July 18, 2008

What do The Feminists believe?

One of the most ironic anti-feminist tropes -- both in the real world and the internets -- is the charge that feminists are dogmatic. We -- so the anti-feminist will say -- are ideological drones, marching in rigid lockstep and rejecting out of hand any attempt to rationally challenge our preconceptions. We're like the Inquisition and the Secret Police, only armed with vaginas. (At least, some of us. I do chuckle a little when my anti-feminists interlocutors start referring to me using female pronouns.) The caricature is so deeply ingrained -- or, if you prefer a metaphor that literally means exactly the opposite thing but makes the same figurative point, so widely dispersed -- that it was even used against me recently by a Princeton philosophy grad student, the sort of person who you'd think would really know much, much better. (For some bonus irony, notice that the charge of dogmatism was used as an ad hominem to support the claim that I was using an ad hominem.)

I find the charge ironic because I have a great deal of trouble thinking of anything substantive that all feminists believe. After 20 minutes of careful through, and some non-trivial assumptions, I've come up with exactly one:

Most, and possibly all, cultures around the world today are sexist.


Note, for the first, that I haven't defined sexism. This is because I don't believe there's any feminist consensus on what sexism is. While feminists do agree that sexism is a problem, there's no agreement on the nature of the problem, much less on particular policies that will improve things.

With some significant assumptions, it's possible to come up with a second:

There should be some legal guarantee preventing the government from interfering with a woman seeking a voluntary abortion during the first six months of a pregnancy.

But since I know, personally, at least one woman who's a dedicative progressive and devoutly anti-abortion Catholic, the assumptions needed to get consensus around this claim are dubious at best.

Now, it would be easy to come up with many more -- the sky is blue (generally), chocolate tastes good, snow is white, puppies are cute, and other inanities. But none of these is characteristic of feminism or feminists. And in no case do we have clear feminist agreement on whatever policy proposal you don't like and want to blame on `The Feminists'.

Unless I'm leaving something out. Can you come up with anything?

3 comments:

Anonymous said...

Great info. I learned a lot of new things here...

Mind Booster
http://mind-booster.blogspot.com

Anonymous said...

Surely feminists need not all share a common dogma to be dogmatic. Consider that if every feminist--however different she may be from other feminists--is individually dogmatic, inflexible and narrow-minded, then it may be said that feminists in general are dogmatic, inflexible and narrow minded. Whether they are additionally dogmatic in regard to precisely the same set of beliefs is beside the point.

If it's true that feminists are as diverse as you say, that's certainly interesting; but it doesn't follow that they aren't often dogmatic.

Noumena said...

First, if the claim is that all feminists are dogmatic, in an individual sense, then it's simply and clearly false.

Second, it doesn't seem to me like `dogmatic' is said, in the first instance, of individuals. Rather, it's said of a community, whose members all share certain beliefs -- and hold those beliefs in a certain way, which I think is what you're really trying to get at.
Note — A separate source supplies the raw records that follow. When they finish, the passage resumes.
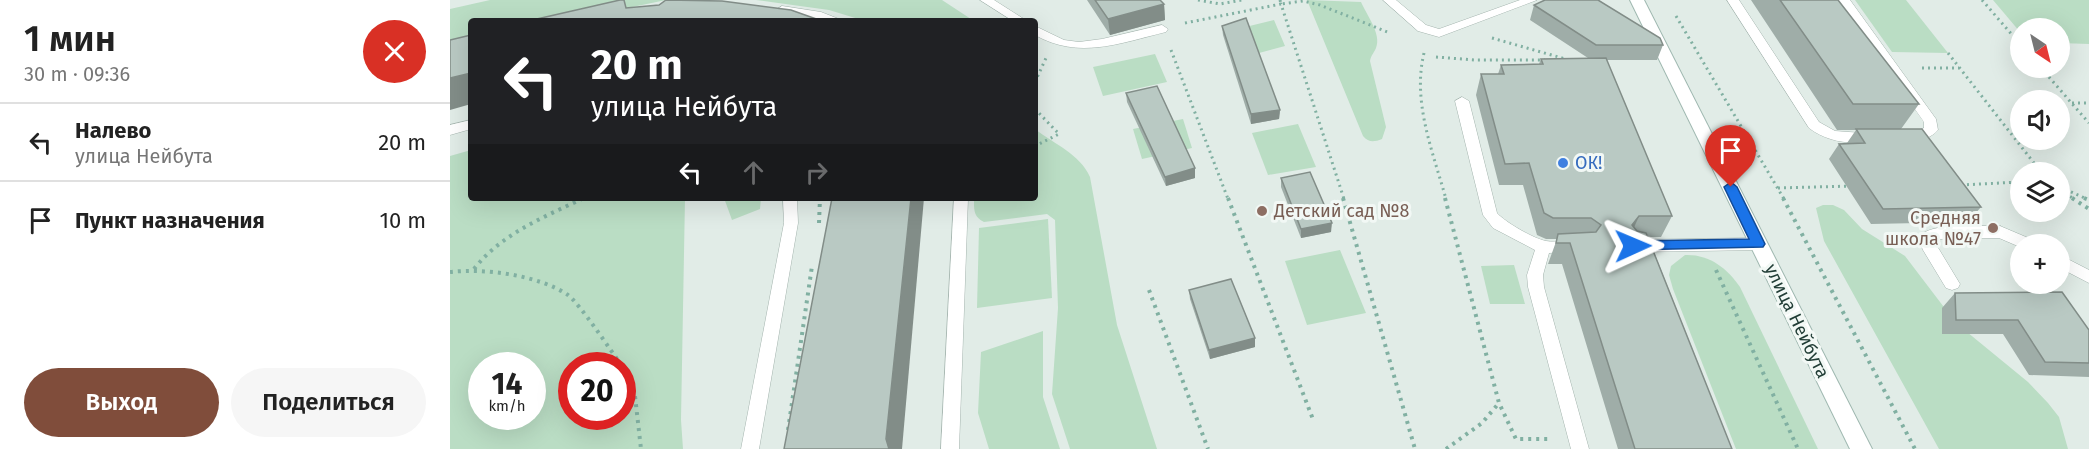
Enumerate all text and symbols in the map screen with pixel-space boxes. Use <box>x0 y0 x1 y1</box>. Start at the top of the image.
text: 1 мин <box>24 17 116 61</box>
north arrow <box>2010 18 2070 78</box>
map controls <box>2010 18 2070 294</box>
button: close <box>363 20 426 83</box>
text: 20 m <box>591 40 683 90</box>
icon: left <box>492 42 570 120</box>
text: 30 m · 09:36 <box>24 62 130 86</box>
button: sound <box>2010 90 2070 150</box>
text: улица Нейбута <box>591 91 777 123</box>
text: Налево <box>75 117 151 144</box>
pin <box>1705 125 1756 187</box>
icon: left <box>24 126 57 159</box>
text: 20 m <box>378 129 426 156</box>
icon: arrive <box>1714 134 1747 167</box>
text: улица Нейбута <box>75 144 213 168</box>
place label: ОК! <box>1575 152 1602 174</box>
icon: left <box>674 156 707 189</box>
icon: ahead <box>737 156 770 189</box>
icon: right <box>800 156 833 189</box>
marker: ОК! <box>1556 156 1570 170</box>
button: layers <box>2010 162 2070 222</box>
place label: Детский сад №8 <box>1273 200 1410 222</box>
icon: arrive <box>24 204 57 237</box>
marker: Детский сад №8 <box>1255 204 1269 218</box>
text: Пункт назначения <box>75 207 265 234</box>
text: 10 m <box>380 207 426 234</box>
place label: Средняя школа №47 <box>1885 207 1981 250</box>
position arrow <box>1601 214 1665 278</box>
marker: Средняя школа №47 <box>1986 221 2000 235</box>
button: + <box>2010 234 2070 294</box>
street label: улица Нейбута <box>1760 260 1834 382</box>
speed limit sign: 20 <box>558 352 636 430</box>
text: 14 <box>492 366 522 402</box>
button: Выход <box>24 368 219 437</box>
button: Поделиться <box>231 368 426 437</box>
text: km/h <box>488 397 526 415</box>

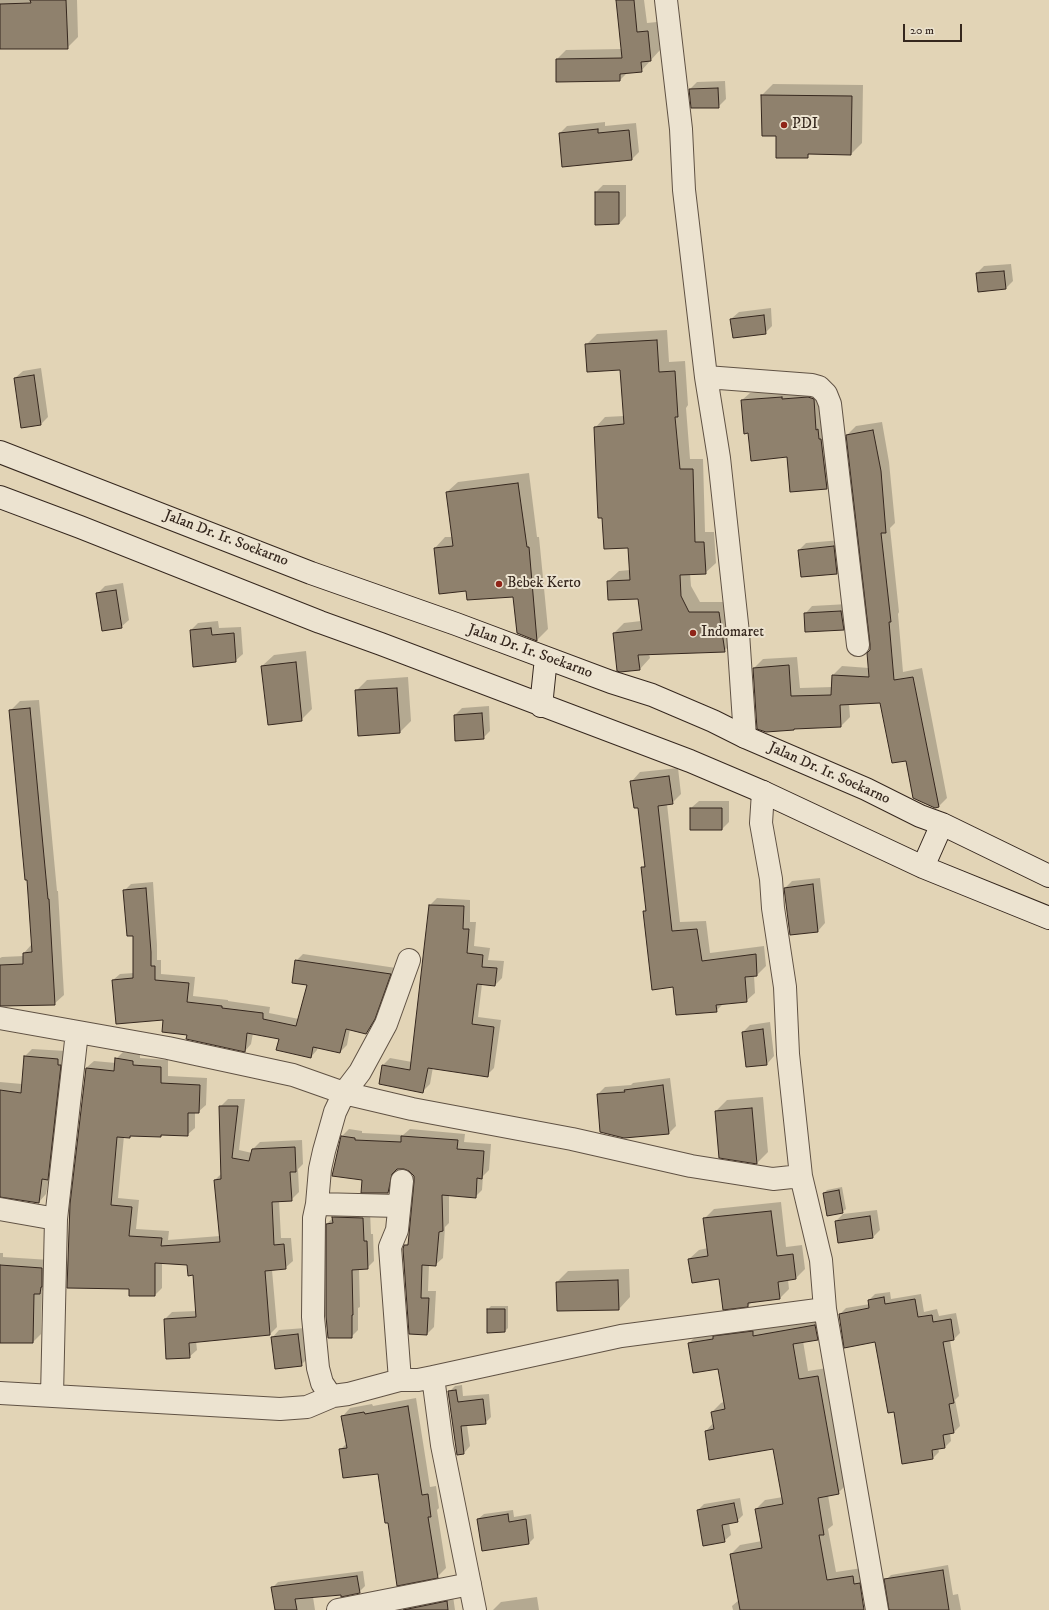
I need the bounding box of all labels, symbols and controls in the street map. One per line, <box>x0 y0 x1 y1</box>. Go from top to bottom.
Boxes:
scale bar <box>905 16 964 42</box>
text: 20 m <box>910 23 934 38</box>
place label: PDI <box>792 116 818 134</box>
marker: PDI <box>779 120 789 130</box>
street label: Jalan Dr. Ir. Soekarno <box>161 507 291 571</box>
place label: Bebek Kerto <box>507 575 581 593</box>
marker: Bebek Kerto <box>494 579 504 589</box>
street label: Jalan Dr. Ir. Soekarno <box>465 621 595 683</box>
place label: Indomaret <box>701 624 764 642</box>
marker: Indomaret <box>688 628 698 638</box>
street label: Jalan Dr. Ir. Soekarno <box>765 739 893 809</box>

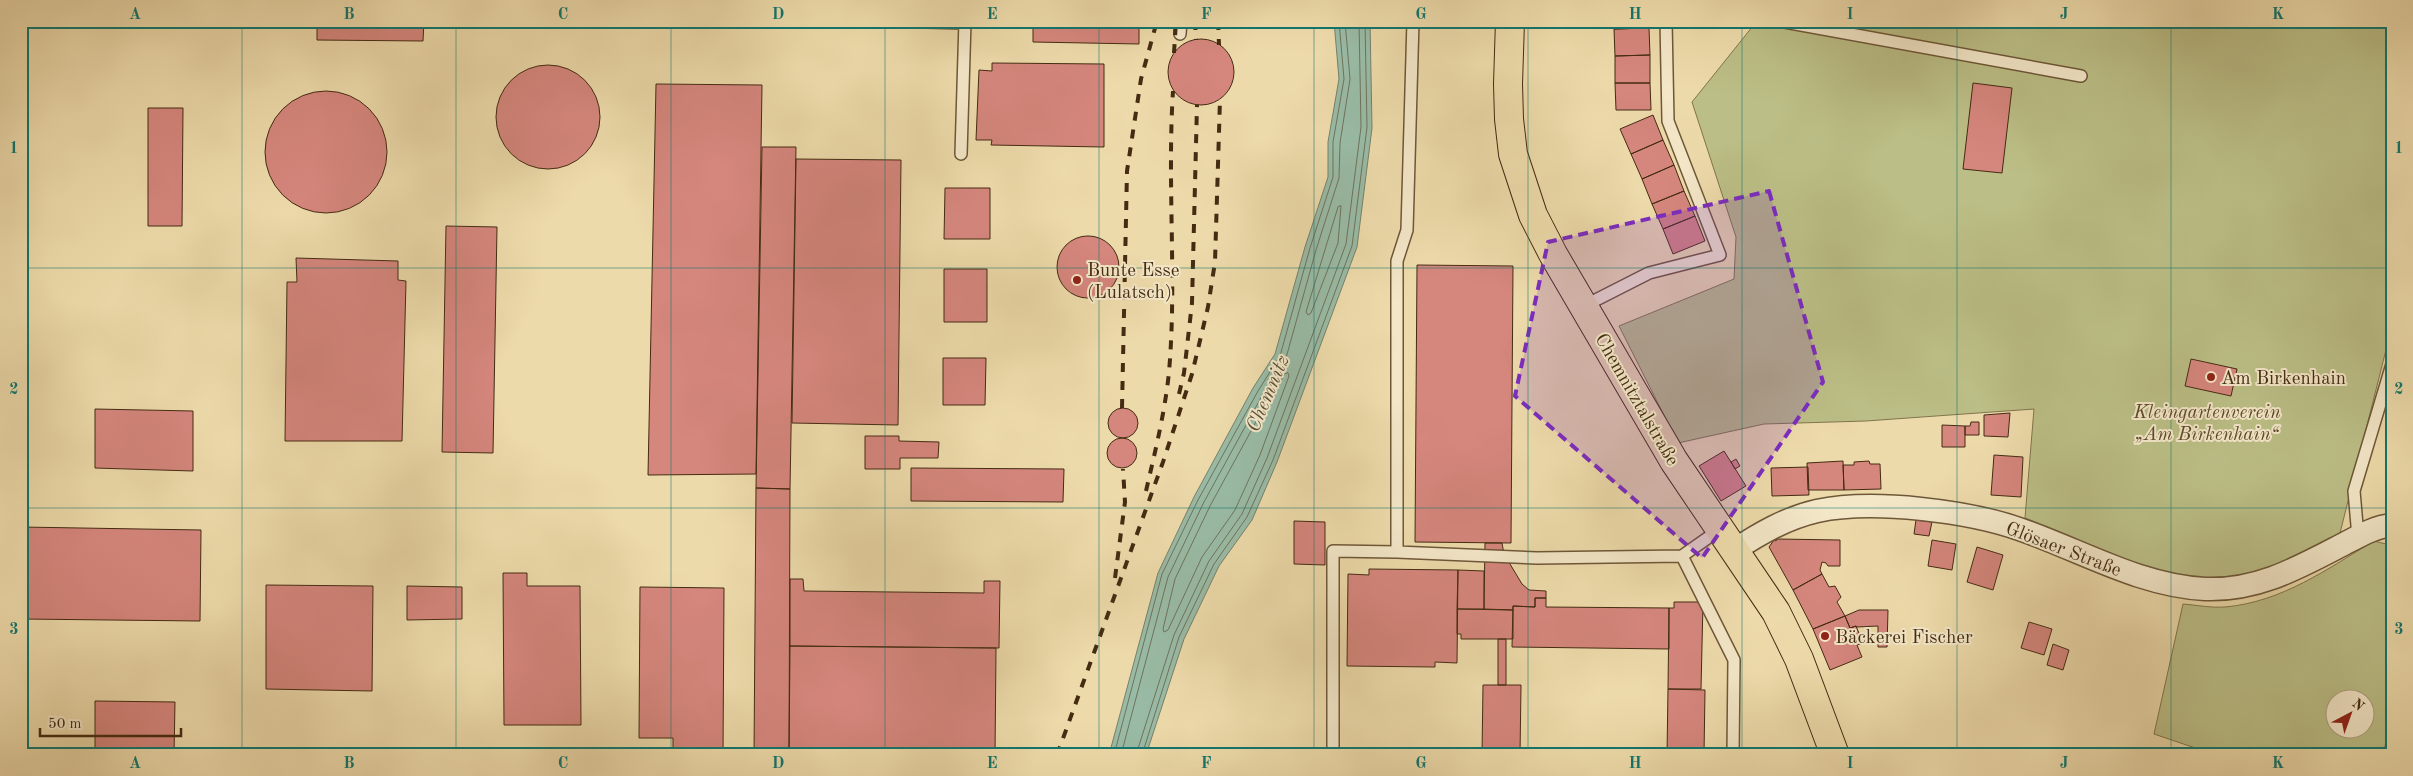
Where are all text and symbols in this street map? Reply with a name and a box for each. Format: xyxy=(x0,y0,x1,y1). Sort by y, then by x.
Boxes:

Suppose we consider the community of intelligent design theorists and (hypothetical) `Darwinists' (that is, mainstream biologists as ID proponents view them). Every individual in this community, ex hypothesi, is dogmatic in the sense you're suggesting -- as individuals, their beliefs are inflexible and narrow-minded, etc. Call this the community of evolution debaters.

Now, are the evolution debaters as a community dogmatic? I would say no -- their beliefs qua evolution debaters are too heterogeneous.

Similarly, in the strictly hypothetical case you consider, I don't feel like we would or should call feminists -- that is, the community of a feminists -- dogmatic. Their beliefs are too heterogeneous.

Let me make this point another way. Take a(nother) look at the comment I link to in the first paragraph of the post. The caricature is not that feminists are, individually, dogmatic and inflexible. The accusation is first and foremost that the site, ie, the community of feminist philosophers, is dogmatic, not that I, individually, am dogmatic.